Fasciné par la manière dont l’excellence devient une obsession chez les chefs, Wargnier s’est immergé dans l’univers de la gastronomie. Il a collaboré avec le chef étoilé André Chiang, dont le restaurant Raw à Taipei a servi de décor. En France, les scènes culinaires ont été tournées au Moulin de Rosmadec, un établissement breton à l’ambiance authentique. Clovis Cornillac et Julia de Nunez ont passé du temps en cuisine pour mieux comprendre le fonctionnement d’une brigade.
Régis Wargnier a repéré Julia de Nunez dans la série Bardot, où elle incarnait le rôle-titre. Ce qui l’a séduit, ce n’est pas seulement sa ressemblance avec la star, mais son naturel et sa capacité à faire passer de nombreuses émotions sans artifice. Pour La Réparation, il lui fallait une actrice capable de retranscrire la transformation de Clara : d’une jeune femme brisée par un drame à une héroïne déterminée à affronter son passé. Le contraste entre ses apparences en France et à Taïwan reflète cette évolution.
Régis Wargnier voulait travailler avec Clovis Cornillac depuis longtemps. Ce dernier, également réalisateur, comprenait les enjeux d’un tournage et savait se montrer disponible pour l’équipe et ses partenaires de jeu.
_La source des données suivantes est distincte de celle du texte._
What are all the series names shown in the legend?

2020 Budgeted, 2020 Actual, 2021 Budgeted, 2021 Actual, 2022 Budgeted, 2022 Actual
Sur le plateau, il était un repère pour Julia de Nunez et les techniciens, toujours prêt à apporter son expérience. Pour incarner un chef étoilé, il a étudié les gestes et le langage des cuisiniers, s’immergeant dans leur univers avec rigueur.
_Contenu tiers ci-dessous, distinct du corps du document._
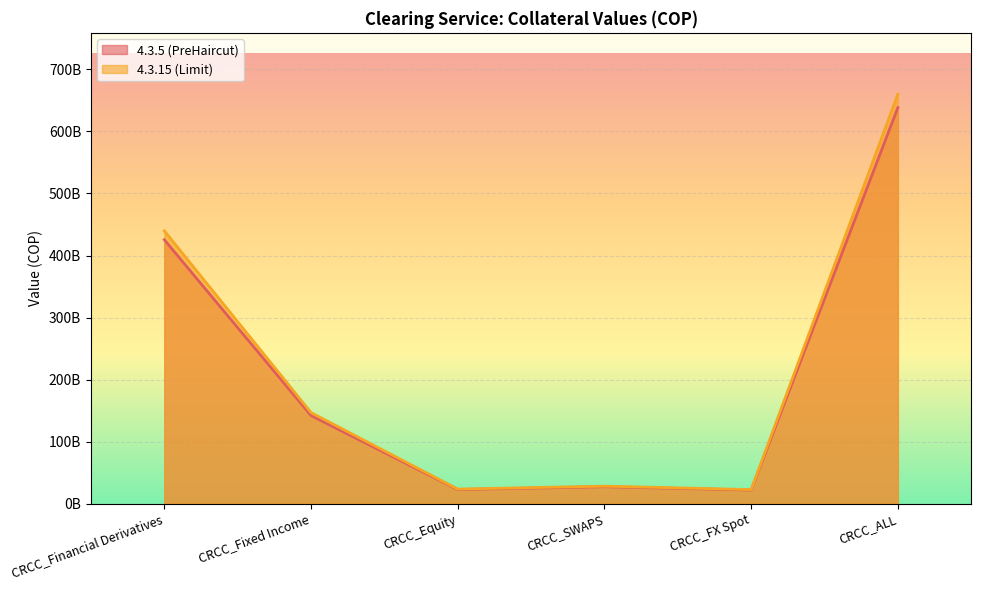

How many lines are shown in the chart?

2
La Réparation est un mélange de thriller, de drame familial et de film de voyage. Régis Wargnier n’a pas cherché à respecter un genre précis, préférant laisser l’histoire évoluer naturellement. La gastronomie y joue un rôle clé : la mémoire du goût devient une piste pour l’enquête de Clara. En s’appuyant sur des saveurs et des techniques culinaires, elle reconstruit son passé et tente de comprendre la disparition de son père.
Sur le tournage à Taïwan, l’équipe française était volontairement réduite : seuls quatre techniciens, dont le directeur de la photographie Renaud Chassaing et l’ingénieur du son, étaient présents. Wargnier a collaboré avec des professionnels taïwanais ayant déjà travaillé avec de grands cinéastes locaux. Cette synergie a permis une efficacité maximale et une communication directe, où chacun s’adaptait aux différences culturelles pour sublimer les images du film.
Le directeur de la photographie, Renaud Chassaing, a travaillé avec Wargnier pour construire une image à la fois élégante et évocatrice. Les lieux de tournage ont été choisis avec soin : un grand hôtel de Taipei et un monastère en montagne apportent une dimension à la fois mystérieuse et immersive au film. L’idée était d’illustrer le voyage intérieur de Clara en jouant sur la lumière et les contrastes, tout en capturant la beauté brute des décors naturels.